#### Task to complete:
Run through the data and copy out every line that mentions the word "none".

#### Source information:
-.-.-

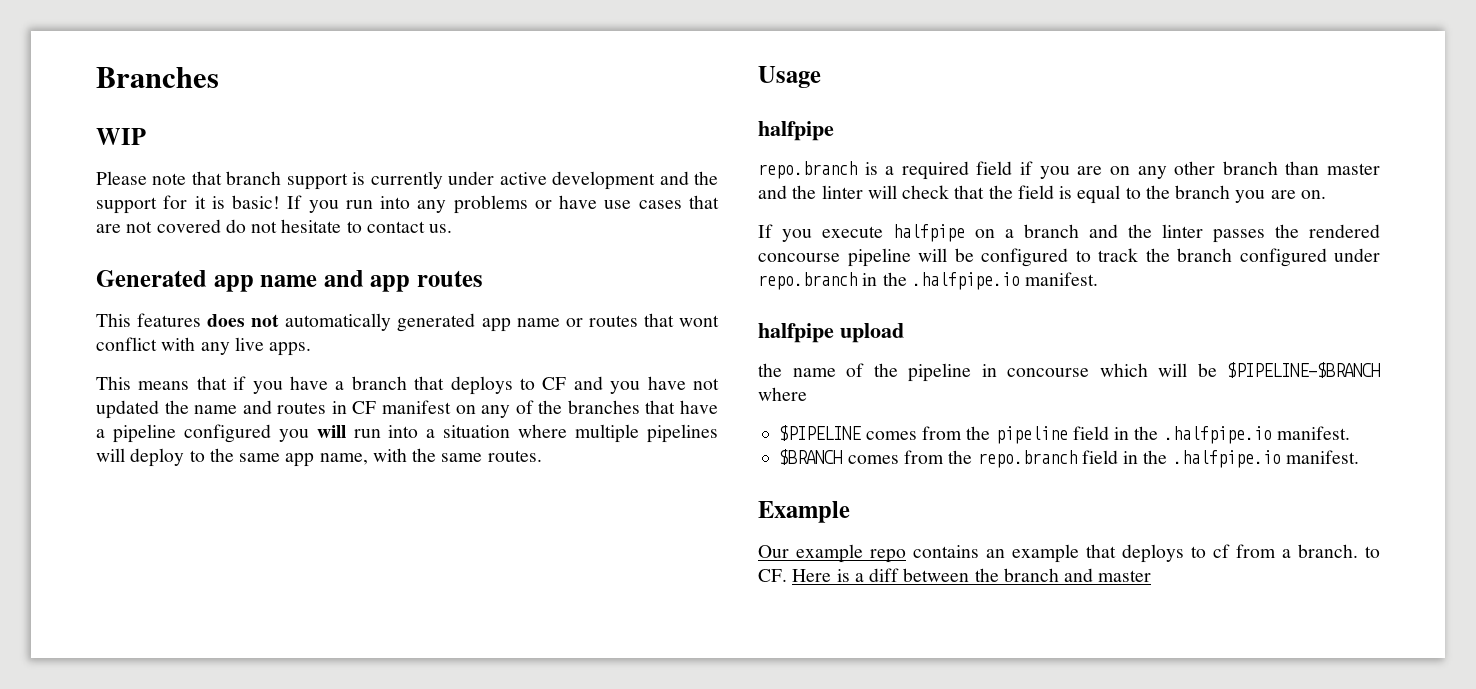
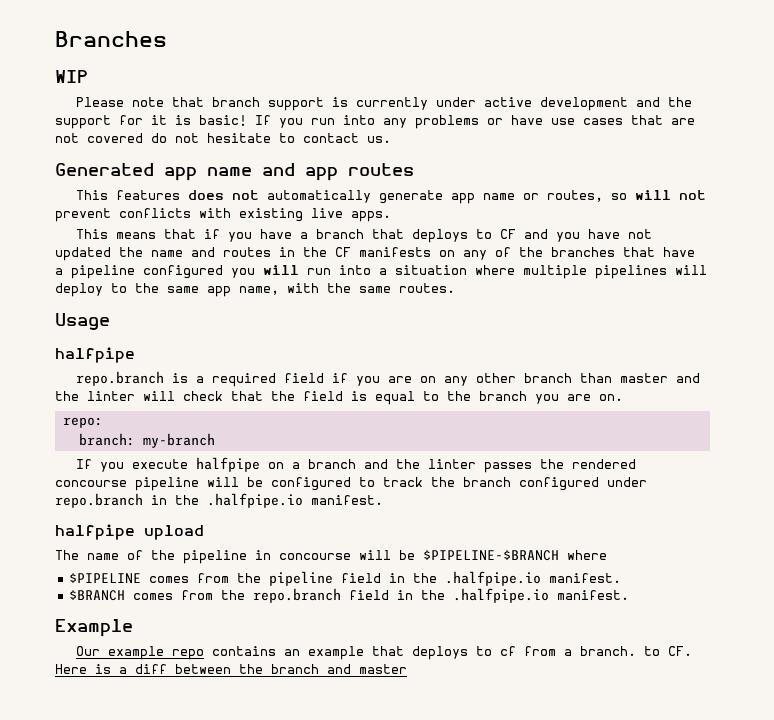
[397,313,476,332] generated -> [379,190,444,204] generate
[588,313,720,327] [96,337,230,355] routes that wont conflict with any -> [547,190,707,202] [55,208,303,222] routes, so will not prevent conflicts with existing
[352,400,451,414] CF manifest -> [303,247,431,257] the CF manifests
(1326, 194) none -> [62,417,103,428] [78,433,215,448] // repo: // branch: my-branch
[758,363,782,377] the -> [55,550,79,560] The
[1099,363,1148,377] which -> (351, 556) none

-.-.-

#### Response to this exercise:
(1326, 194) none -> [62,417,103,428] [78,433,215,448] // repo: // branch: my-branch
[1099,363,1148,377] which -> (351, 556) none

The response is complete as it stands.